Jessica Polka, PhD, Executive Director of ASAPbio, a non-profit promoting transparency and innovation in scholarly communication at the Department of Cellular and Molecular Pharmacology, UCSF;  Visiting Scholar at the Whitehead Institute and Visiting Postdoctoral Research Fellow in the Department of Systems Biology, Harvard Medical School.

Kristen Ratan, MSc, publishing executive and well-known strategist and implementer of open science initiatives; co-founder and Executive Director of  Collaborative Knowledge Foundation, building open source solutions in scholarly knowledge production that foster collaboration, integrity, and speed.

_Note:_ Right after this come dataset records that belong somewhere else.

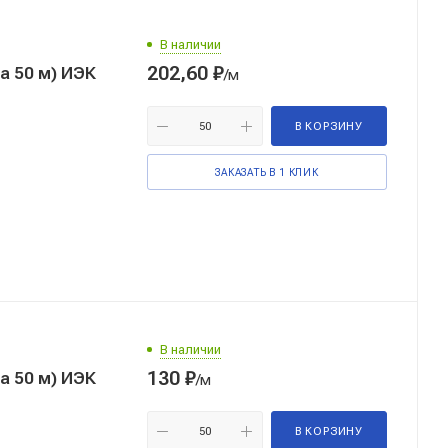
В наличии
202,60
₽
Металлорукав Р3-ЦХ-25 с протяжкой (бухта 50 м) ИЭК
/м
В КОРЗИНУ
ЗАКАЗАТЬ В 1 КЛИК
В наличии
130
₽
Металлорукав Р3-ЦХ-18 с протяжкой (бухта 50 м) ИЭК
/м
В КОРЗИНУ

Griffin Weber, MD, PhD, Associate Professor of Medicine in the Division of Interdisciplinary Medicine and Biotechnology, Beth Israel Deaconess Medical Center, and Harvard Medical School, and the Director of the Biomedical Research Informatics Core (BRIC) at Beth Israel Deaconess Medical Center; research includes expertise mining and social network analysis; inventor of Profiles RNS, an open source social networking website for scientists.

Zehn Zhang, PhD, Director of Bioinformatics and Biostatistics, Center for Biomarker Discovery and Translation, and Associate Professor of Pathology and Oncology at Johns Hopkins Medical Institute; research focuses on developing bioinformatics tools applicable to clinical diagnoses; co-developed the first FDA-cleared in vitro diagnostic multivariate index assay, the OVA1 test for ovarian cancer.